So far, U.S. officials have not publicly identified which group that may be responsible for the recent attacks against U.S. troops. Information about the Iranian-backed group believed responsible for the March 23 drone attack is classified, according to U.S. Central Command.

The first U.S. service members arrived in Syria in October 2015 to help the Kurdish-led Syrian Democratic Forces destroy ISIS’s caliphate. Although ISIS lost its last remaining territory in 2019, U.S. troops continue to battle an ISIS insurgency in Syria and Iraq. As recently as this February, four U.S. service members and a military working dog were injured during a raid near Deir ez-Zor Syria that resulted in the death of a senior ISIS leader.

Separately, Iran has sent fighters from across the Middle East to support Syrian President Bashar al-Assad amid the country’s ongoing civil war. Iran has not only sought to defend a friendly regime, but it has also used the Syrian civil war to vastly increase its influence in the country long after the war’s eventual end.

Syria plays an integral part of Iran’s strategy to become the biggest power in the Middle East, expel all U.S. forces from the region, and destroy Israel, said Nichols Carl, the Middle East Portfolio Manager at the American Enterprise Institute think tank in Washington, D.C.

“Iran is deeply committed to trying to entrench itself – economically, politically, militarily socioculturaly – as deep into Syria as it possibly can, because it wants to stay there in the long run,” Carl told Task & Purpose.

For years, Iran has sent Shia militia groups from Iran, Iraq, Lebanon, Afghanistan, Pakistan, and possibly Yemen to fight for the Syrian regime and preserve Iranian interests, he said. It’s not clear exactly how many Iranian-backed fighters are currently in Syria.

Iran is also “laser-focused” on driving all U.S. troops from both Syria and Iraq, Carl said. The Pentagon reported in 2019 that Iranian-backed militants killed 603 U.S. troops in Iraq between 2003 and 2011.

The recent drone and rocket attacks and the U.S. airstrikes represent the heaviest reported fighting between U.S troops and Iranian proxy forces in Syria since this past August when an unspecified number of AC-130 gunships and AH-64 Apache attack helicopters struck Iranian-backed groups after an attack on the Green Village.

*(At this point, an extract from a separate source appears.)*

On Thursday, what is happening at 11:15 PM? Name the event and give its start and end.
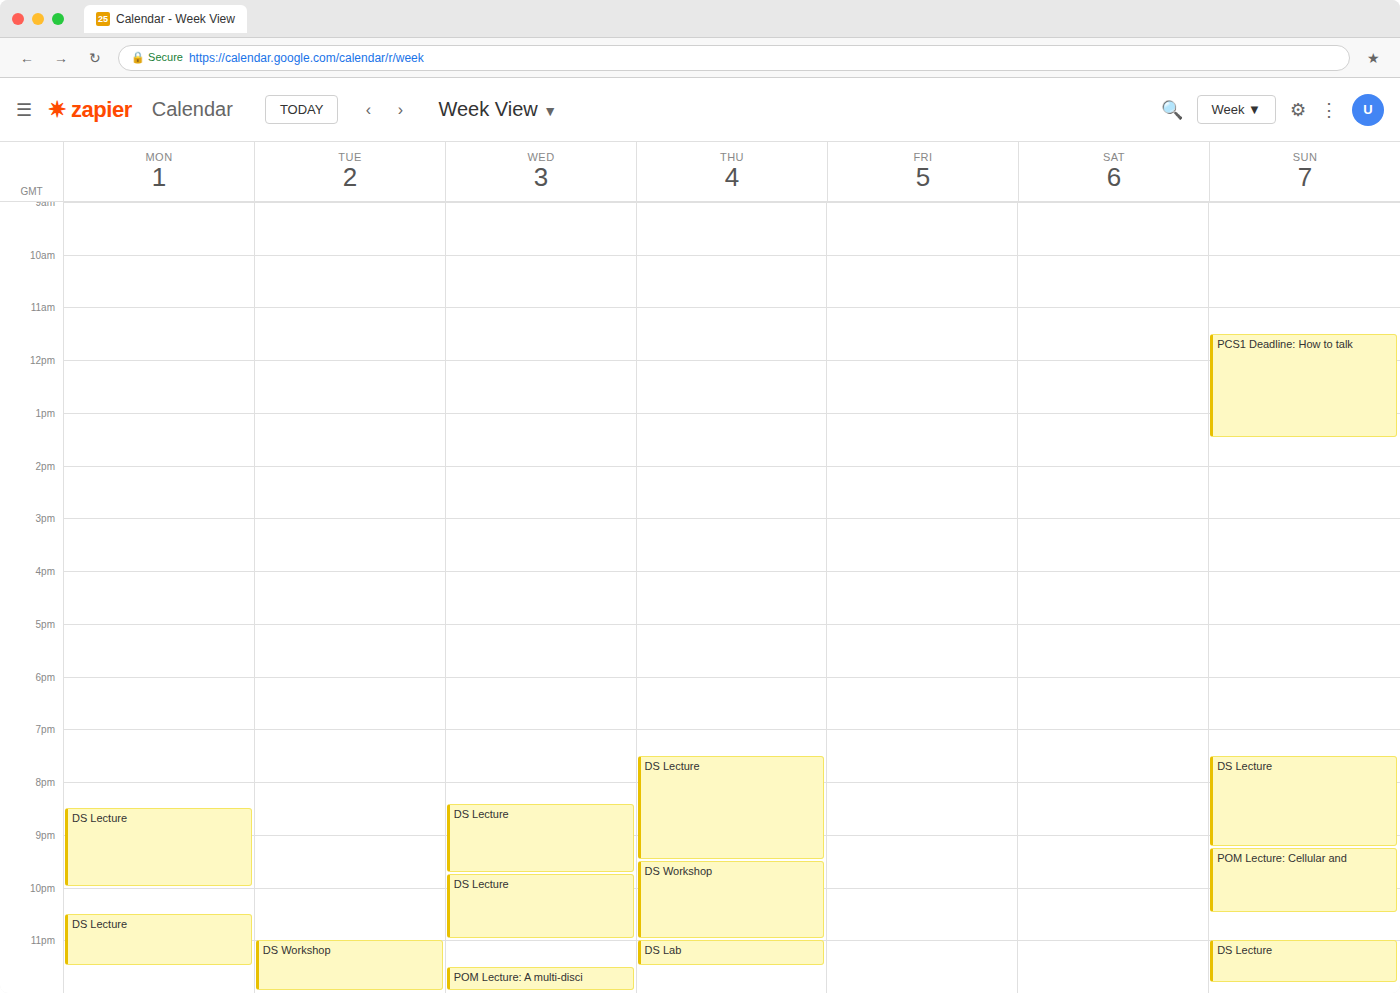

Despite the recent attacks, the U.S.-led coalition will continue its mission to defeat ISIS in Syria, said Army Maj. Matthew McFarlane, the commanding general of Combined Joint Task Force – Operation Inherent Resolve.

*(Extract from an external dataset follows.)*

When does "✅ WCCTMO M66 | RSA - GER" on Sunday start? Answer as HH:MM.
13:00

“The Coalition is focused on our D-ISIS [defeat ISIS] mission, but we monitor threats across Iraq and Syria very closely,” McFarlane said in a statement to Task & Purpose. “We stand prepared to address any of these threats that prevent us from pursuing our D-ISIS mission.”

President Joe Biden has also warned Iran that the United States would respond to any further attacks against American troops.

“The United States does not – does not, I emphasize – seek conflict with Iran, but be prepared for us to act forcefully to protect our people,” Biden said during a March 24 news conference in Canada.

When a reporter asked if the United States would inflict a higher cost on Iran if attacks against U.S. troops continued, Biden replied, “We are not going to stop.”

UPDATE: 03/27/2023; this story was updated on March 27 after Army Col. Joe Buccino, a spokesman for U.S. Central Command, said that one service member was injured by a March 24 rocket attack in Syria.